● **Your assignment**: Output the line containing "Захист прав споживачів" and each line after it through the end of the data, exactly as written, with pictures left out.

Extracted records below:

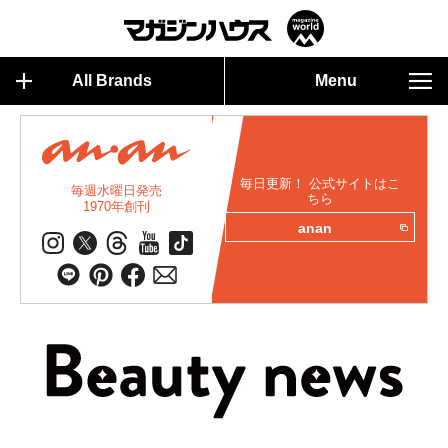
All Brands
Menu
毎日更新！ 公式サイトはこ
毎週水曜日発売
ちら
1970年創刊
anan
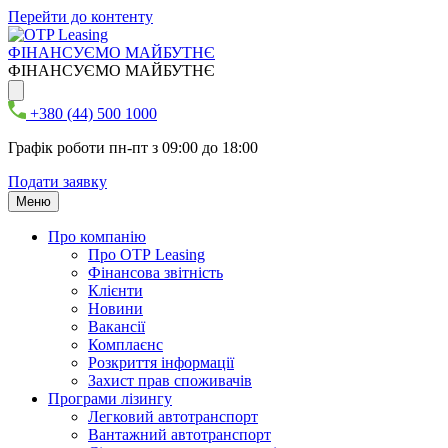
Перейти до контенту
ФІНАНСУЄМО МАЙБУТНЄ
ФІНАНСУЄМО МАЙБУТНЄ
+380 (44) 500 1000
Графік роботи пн-пт з 09:00 до 18:00
Подати заявку
Меню
Про компанію
Про ОТР Leasing
Фінансова звітність
Клієнти
Новини
Вакансії
Комплаєнс
Розкриття інформації
Захист прав споживачів
Програми лізингу
Легковий автотранспорт
Вантажний автотранспорт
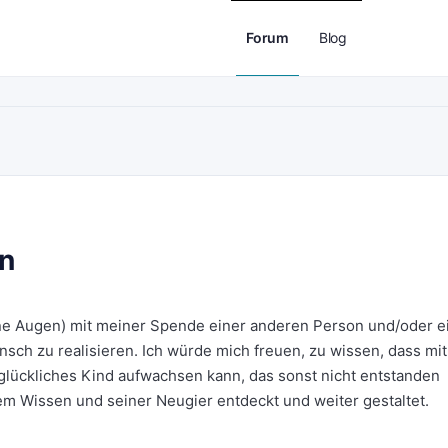
Forum
Blog
n
ne Augen) mit meiner Spende einer anderen Person und/oder 
nsch zu realisieren. Ich würde mich freuen, zu wissen, dass mit
lückliches Kind aufwachsen kann, das sonst nicht entstanden
nem Wissen und seiner Neugier entdeckt und weiter gestaltet.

End of Extracted records.

● **Task answer**:
Захист прав споживачів
Програми лізингу
Легковий автотранспорт
Вантажний автотранспорт
Forum
Blog
n
ne Augen) mit meiner Spende einer anderen Person und/oder 
nsch zu realisieren. Ich würde mich freuen, zu wissen, dass mit
lückliches Kind aufwachsen kann, das sonst nicht entstanden
nem Wissen und seiner Neugier entdeckt und weiter gestaltet.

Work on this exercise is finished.